Rogers Communications Inc. launched its discount cellphone brand, chatr wireless, in major urban centers across Canada on Wednesday morning.

The move, which was previously announced, is Rogers' way of targeting the cheap, unlimited talk-and-text market, which new wireless entrants such as Wind Mobile and Mobilicity have been focusing on since their launches earlier this year and in late 2009.

In a release, the company said chatr would be launching in Toronto, Vancouver, Calgary, Edmonton and Ottawa, with Montreal to follow, and would offer an unlimited talk plan for $35 and an unlimited talk-and-text plan for $45. chatr will not offer contracts and handset subsidies, and is offering a variety of cheap cellphones, some as low as $60.

These prices are at or slightly higher than other new players in the space, but will be offered over Rogers' national network. This gives chatr an advantage over the other new wireless companies, which are currently spending huge amounts of capital and effort building wireless networks across the country.

The so-called "flanker" brand is supposed to complement Rogers' existing brands, Fido and Rogers Wireless, by targeting a lower end of the market.

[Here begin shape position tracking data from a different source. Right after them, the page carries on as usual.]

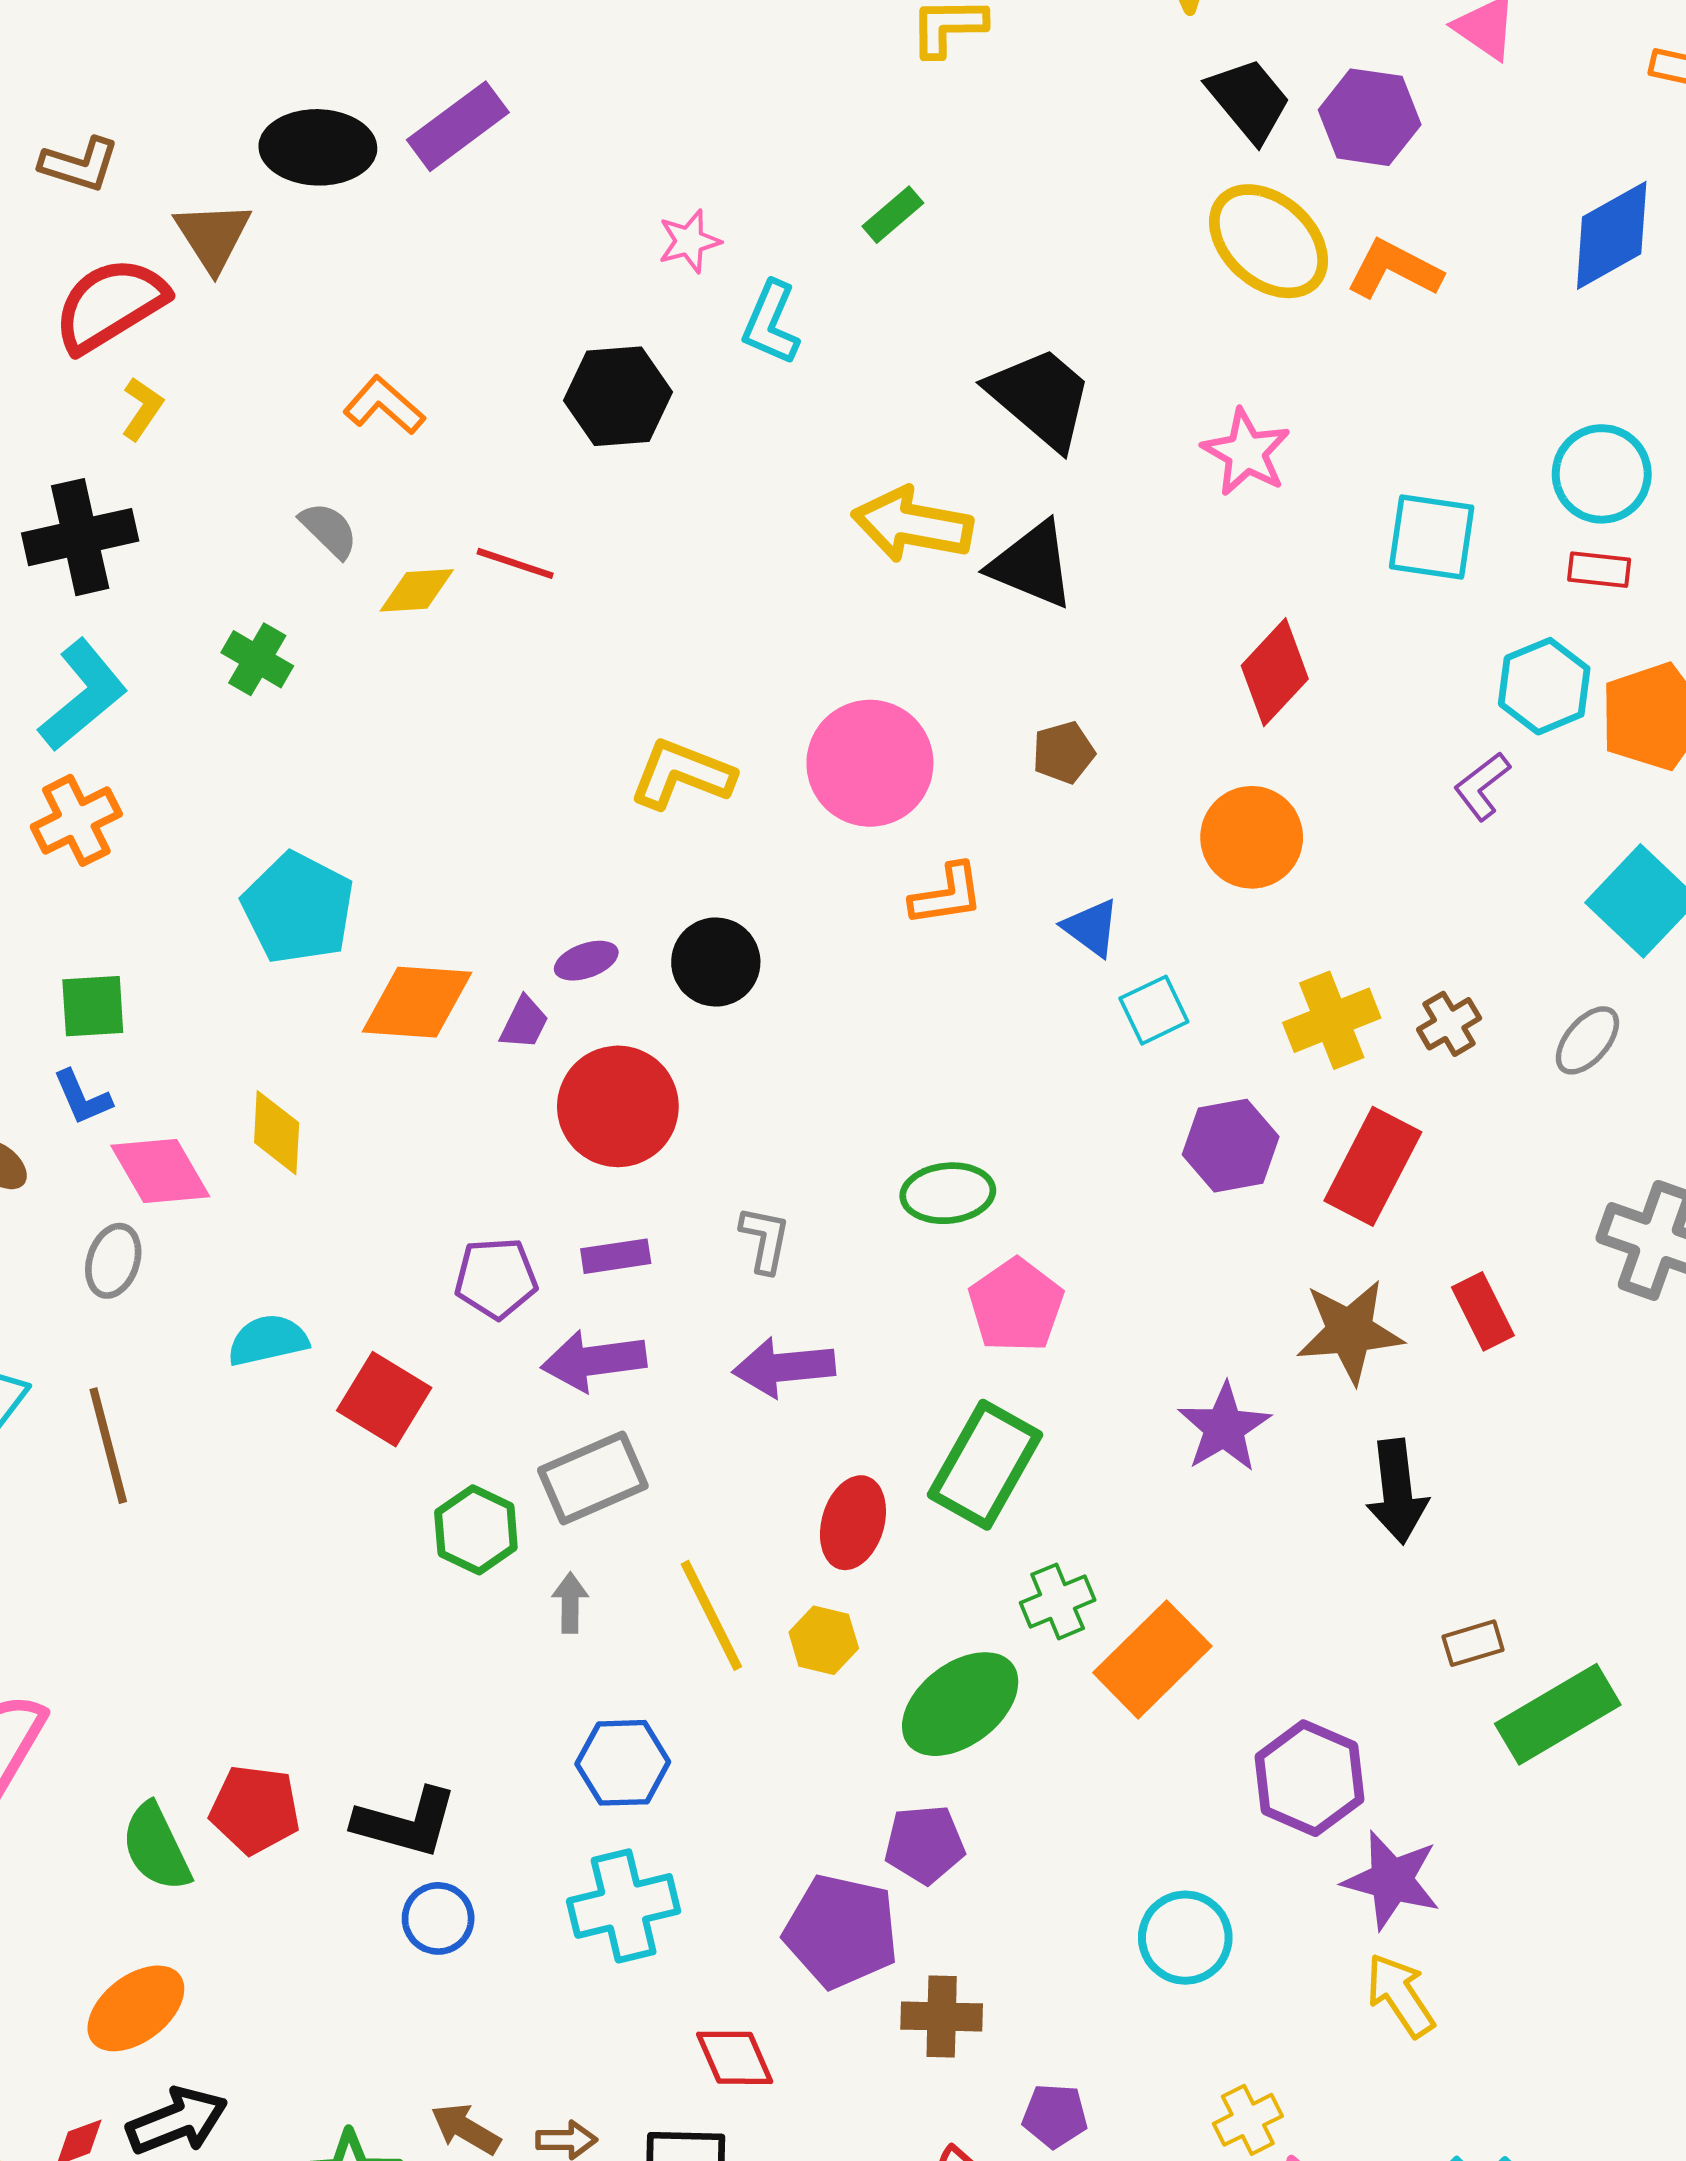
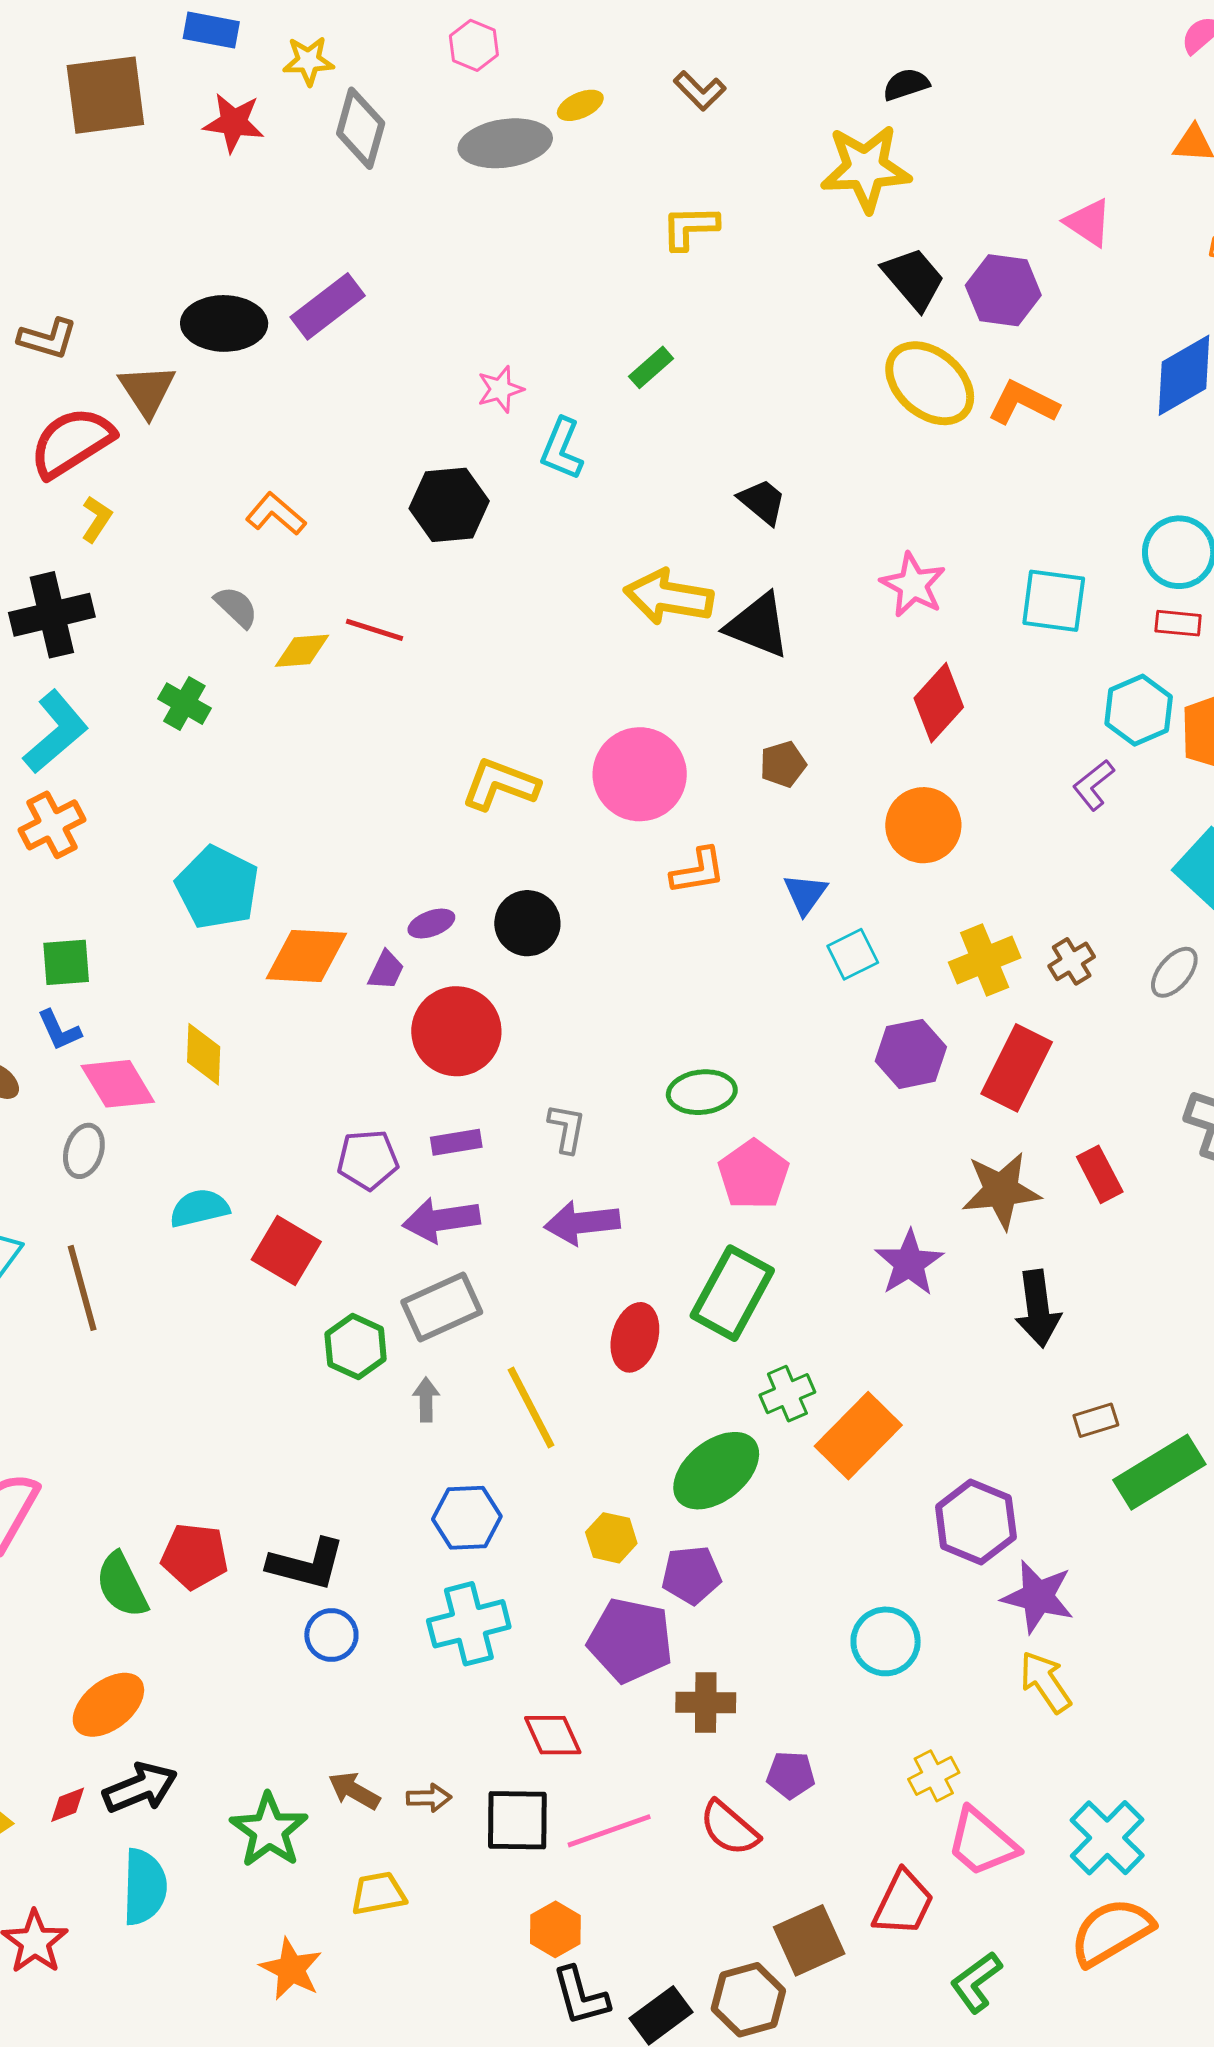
black trapezoid: (1041, 398) -> (762, 502), size x0.6
pink star: (1246, 452) -> (913, 585), moved
blue triangle: (1091, 928) -> (805, 894), turned 30
yellow hexagon: (824, 1640) -> (611, 1538), moved

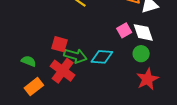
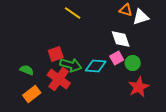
pink square: (124, 30) -> (117, 58), moved
white diamond: (143, 32) -> (121, 39), moved
red square: (59, 44) -> (56, 54), turned -35

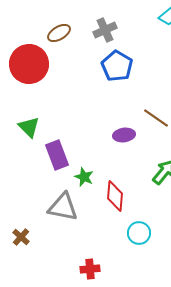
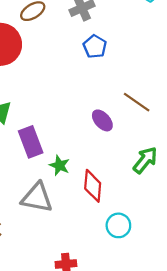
blue pentagon: (117, 66) -> (95, 47), size x0.7
purple ellipse: (124, 135) -> (102, 120), turned 55

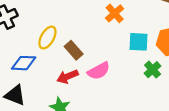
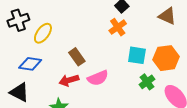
yellow ellipse: (47, 38) -> (43, 33), moved

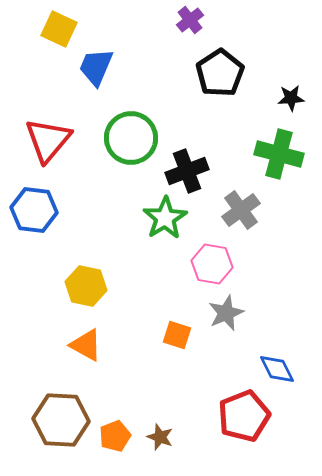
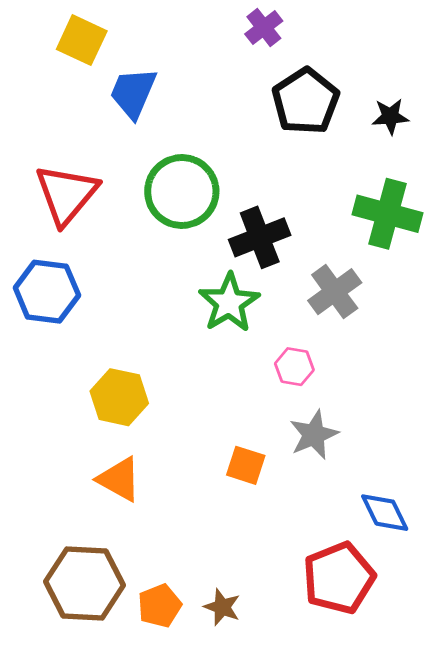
black star: (291, 98) -> (390, 116), moved
pink hexagon: (212, 264) -> (294, 367), size x0.7

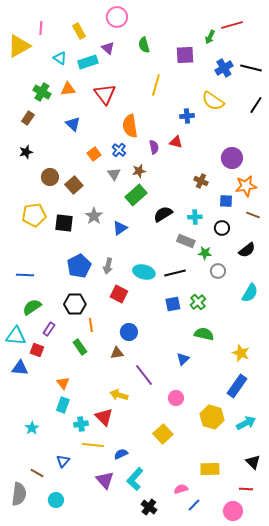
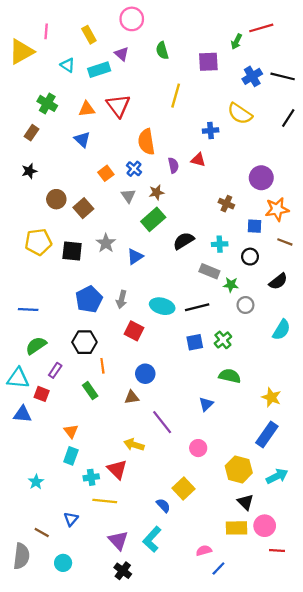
orange triangle: (68, 89) -> (87, 109), moved
blue semicircle: (121, 454) -> (163, 505), moved, turned 72
black triangle: (253, 462) -> (245, 502), moved
black cross: (149, 507) -> (123, 571), moved
pink circle: (233, 511) -> (265, 526), moved

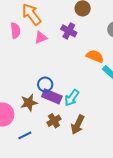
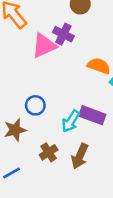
pink triangle: (41, 38) -> (44, 46), moved, size x1.5
purple rectangle: (52, 96) -> (92, 115), moved

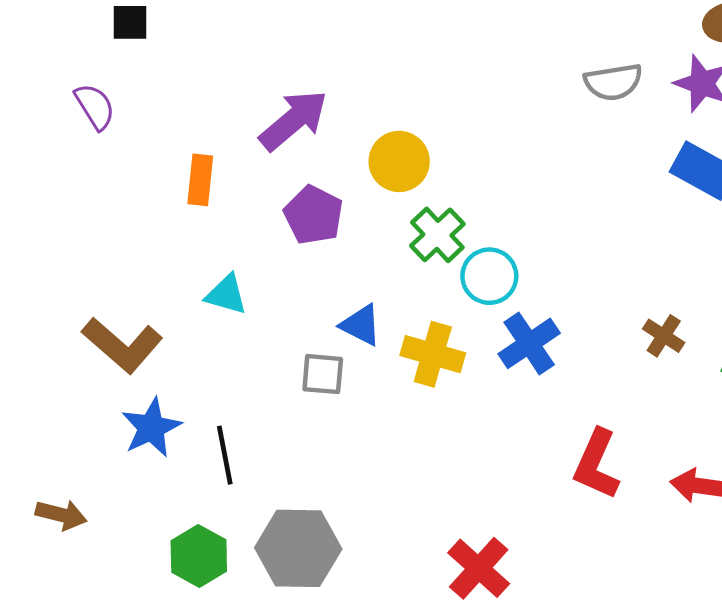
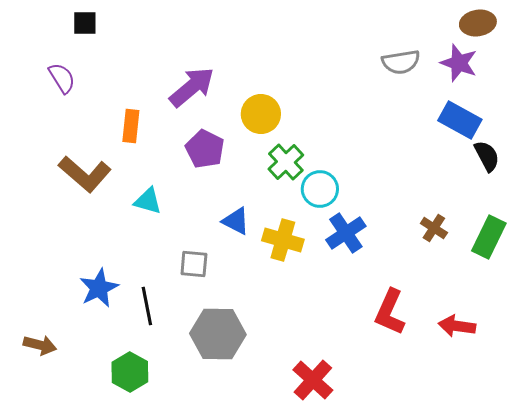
brown L-shape: (122, 345) -> (85, 174), moved
gray square: (323, 374) -> (194, 264), moved
gray hexagon: (298, 548) -> (218, 334), moved

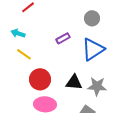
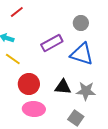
purple rectangle: (63, 38) -> (52, 43), size x1.5
blue triangle: (93, 49) -> (82, 54), turned 50

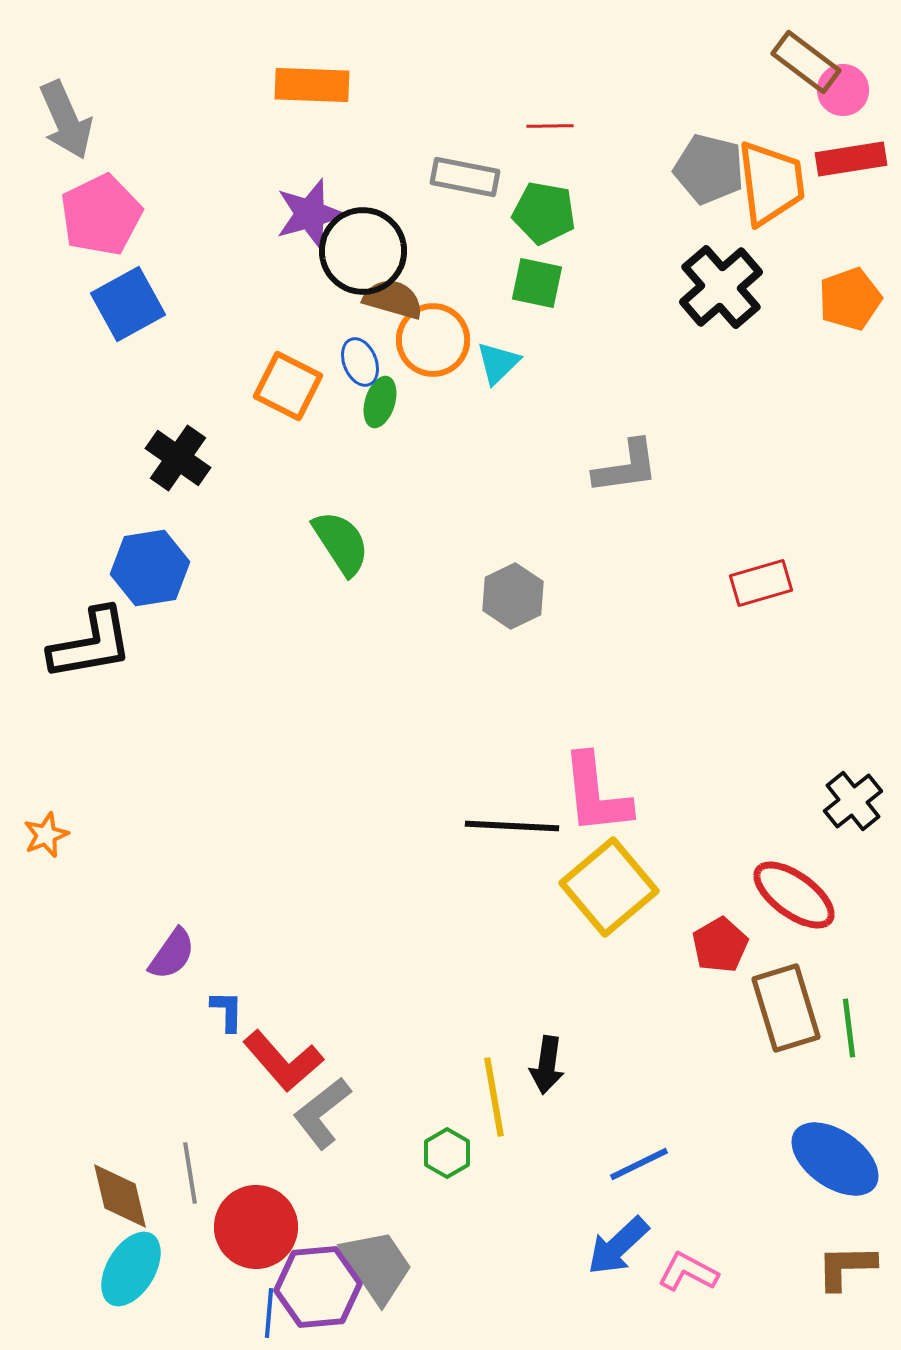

But some analysts suspect that it is designed to muddy the crowding market with yet another brand, in an attempt to fight back against new competition.

"We believe that Rogers' decision to launch chatr at this time is as much an attempt to regain market share as to pre-empt new entrant success," wrote Dvai Ghose, an analyst at Canaccord Genuity, in a note to clients Wednesday morning.

There has been some speculation that BCE Inc.'s Bell Mobility will reposition its Solo Mobile brand, and analysts expect Telus to do something similar, perhaps with its Koodo Mobile discount brand.

Before chatr even launched, rival Wind Mobile was already offering chatr and Rogers customers a $150 credit if they switched over to Wind, which is also planning promotional events on Wednesday. And Mobilicity chairman John Bitove, after seeing chatr's relatively low pricing, threatened to file a complaint with the Competition Bureau, accusing Rogers of using chatr to kill off new wireless competitors, like his own company, and then phase it out gradually so it doesn't erode Rogers' high average monthly revenue per customer - which crept up further in the last quarter.

Rogers, which is not attaching its name to chatr in the tradition of flanker brands, which consumers often don't realize are owned by huge incumbent providers, has nevertheless used its significant leverage to negotiate a wide retail footprint for its new brand. At launch, the company said in a release, chatr would be available in "hundreds" of kiosk locations in Future Shop, Best Buy, Telephone Booth, London Drugs, Costco, and Zellers.

The actual launch data was the only mystery surrounding chatr, details of which had gradually leaked onto industry blogs and were discovered in trademark filings with the Canadian Intellectual Property Office. However, everyone in the industry expected Rogers to bring out the brand before the crucial back-to-school season, which has gradually become more important for wireless carriers than the Christmas selling season.